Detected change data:
+++

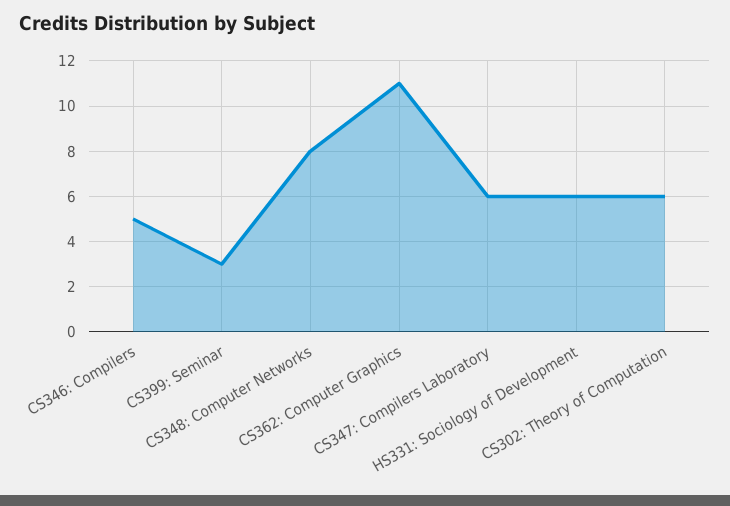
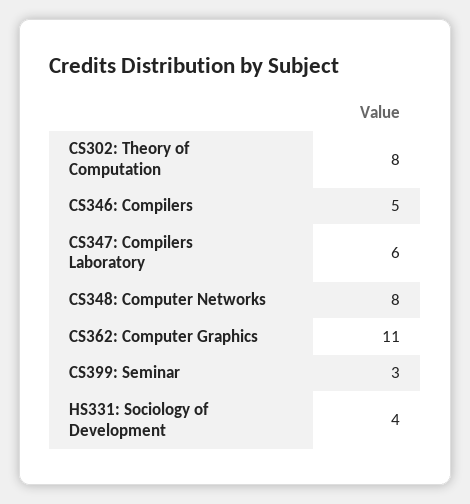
  {
    "CS346: Compilers": 5,
    "CS399: Seminar": 3,
    "CS348: Computer Networks": 8,
    "CS362: Computer Graphics": 11,
    "CS347: Compilers Laboratory": 6,
-   "HS331: Sociology of Development": 6,
+   "HS331: Sociology of Development": 4,
-   "CS302: Theory of Computation": 6
+   "CS302: Theory of Computation": 8
  }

+++

Output each of the lines above exactly, apart from the images.

  {
    "CS346: Compilers": 5,
    "CS399: Seminar": 3,
    "CS348: Computer Networks": 8,
    "CS362: Computer Graphics": 11,
    "CS347: Compilers Laboratory": 6,
-   "HS331: Sociology of Development": 6,
+   "HS331: Sociology of Development": 4,
-   "CS302: Theory of Computation": 6
+   "CS302: Theory of Computation": 8
  }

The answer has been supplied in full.